- Founded: 1899
- Dissolved: 1901
- Merged into: Republican Party of Havana
- Headquarters: Havana, Cuba

= Cuban National Party =

The Cuban National Party (Partido Nacional Cubano) was a political party in Cuba. At the very beginning of the 20th century, it was one of the three main political parties on the island. The party favoured independence for Cuba.

==History==
The Party was one of two political groupings (the other one being the Cuban National League) that emerged from the Junta Patriótica in Havana in March 1899. The Party was founded on March 24, 1899, at a meeting in Havana of presidents of patriotic clubs and neighbourhood committees as well as former members of the Junta Patriótica. At the meeting, Enrique Messonier (a former anarchist leader) called for a people's meeting to be held in Havana, to elect a commission to organize the work of the neighbourhood committees.

In agreement with Messonier's proposal, a meeting was held on March 26, 1899. The meeting elected an Organizing Commission of the Neighbourhood Committees.

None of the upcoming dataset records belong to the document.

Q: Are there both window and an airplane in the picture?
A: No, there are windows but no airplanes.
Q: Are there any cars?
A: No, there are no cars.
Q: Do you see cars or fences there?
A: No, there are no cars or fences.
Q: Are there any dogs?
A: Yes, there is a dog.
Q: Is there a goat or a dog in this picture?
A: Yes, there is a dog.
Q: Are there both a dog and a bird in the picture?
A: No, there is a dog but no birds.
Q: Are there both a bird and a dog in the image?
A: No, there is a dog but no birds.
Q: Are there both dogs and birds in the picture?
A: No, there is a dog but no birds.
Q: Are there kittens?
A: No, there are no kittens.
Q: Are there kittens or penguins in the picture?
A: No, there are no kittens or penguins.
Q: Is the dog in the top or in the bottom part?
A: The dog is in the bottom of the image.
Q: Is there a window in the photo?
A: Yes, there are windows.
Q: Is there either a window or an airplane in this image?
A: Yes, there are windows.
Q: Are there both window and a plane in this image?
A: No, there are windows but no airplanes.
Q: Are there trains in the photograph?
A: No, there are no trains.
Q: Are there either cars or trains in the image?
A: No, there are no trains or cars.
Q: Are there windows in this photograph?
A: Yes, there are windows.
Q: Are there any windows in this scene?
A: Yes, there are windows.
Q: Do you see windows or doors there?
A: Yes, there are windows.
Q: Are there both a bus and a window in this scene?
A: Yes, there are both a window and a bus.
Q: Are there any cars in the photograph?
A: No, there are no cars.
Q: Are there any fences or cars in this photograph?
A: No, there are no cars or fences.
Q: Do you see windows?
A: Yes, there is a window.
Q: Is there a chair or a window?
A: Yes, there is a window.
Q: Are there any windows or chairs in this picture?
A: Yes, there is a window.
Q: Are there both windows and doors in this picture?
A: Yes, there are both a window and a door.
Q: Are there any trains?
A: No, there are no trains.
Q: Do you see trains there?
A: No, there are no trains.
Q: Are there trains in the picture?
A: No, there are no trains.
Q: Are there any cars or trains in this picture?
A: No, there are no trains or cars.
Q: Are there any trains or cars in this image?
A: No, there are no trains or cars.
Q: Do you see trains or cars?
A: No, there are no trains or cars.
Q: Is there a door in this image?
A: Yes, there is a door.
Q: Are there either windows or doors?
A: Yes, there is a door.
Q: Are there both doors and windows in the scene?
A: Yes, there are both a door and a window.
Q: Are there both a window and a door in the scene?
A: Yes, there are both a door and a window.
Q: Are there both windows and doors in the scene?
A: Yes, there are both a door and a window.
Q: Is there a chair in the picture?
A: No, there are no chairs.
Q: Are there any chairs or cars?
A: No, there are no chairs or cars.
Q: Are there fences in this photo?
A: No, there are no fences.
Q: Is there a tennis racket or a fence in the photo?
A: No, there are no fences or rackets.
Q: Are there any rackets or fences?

The Commission consisted of Carlos de la Torre, Enrique Messioner, Francisco Alonso, Alfredo Zayas, Nicasio Estrada Mora, Gabriel Casuso, J. R. O'Farrill, Miguel Verna, Evelio R. Lendián, Cándido Hoyos, José F. Torralbas, Benito Lagueruela, Eduardo González, Pedro Rodríguez, Ernesto Fernández, Antonio González Pérez, Medina Arango, Luis Febles and Ambrosio Borges.

The Cuban National Party rapidly became one of the most important political groups in the country at the time. Compared to other contemporary political parties, the Cuban National Party had a broader class base. The party had members from the small bourgeoisie of the province, working class elements and people of color.

In April 1899, the Cuban National League merged into the neighbourhood committees of the Cuban National Party. On April 10, a joint declaration of the Propaganda Commission of the Cuban National League and the Organizing Committee of the Cuban National Party formalized this merger.

At the meeting of the Organizing Committee on May 2, 1899, it was decided that an invitation to form local committees for the party and to distribute the invitation nationwide.

===1900 elections===
In the 1900 local elections, the party won in the capital Havana. Dr. Miguel Gener, who had been supported by the party, became mayor of the city.

Ahead of the September 1900 elections to the Constituent Assembly two adversaries of the party, the Democratic Union Party and the Republican Party of Havana, formed a joint coalition in a bid to defeat the Cuban National Party. Nevertheless, the Cuban National Party won the elections in Havana.

===Dissolution===

In the 1901 presidential election, the Cuban National Party and the Republican Party of Havana supported the candidature of Tomás Estrada Palma for president and Luis Estévez Romero as vice-president. Estrada Palma won the election, as his contender Bartolomé Masó withdrew in protest of fraudulent functioning of the electoral machinery. After Estrada Palma's victory, the Republican Party of Havana became the ruling party in the country, whilst the Cuban National Party was dissolved.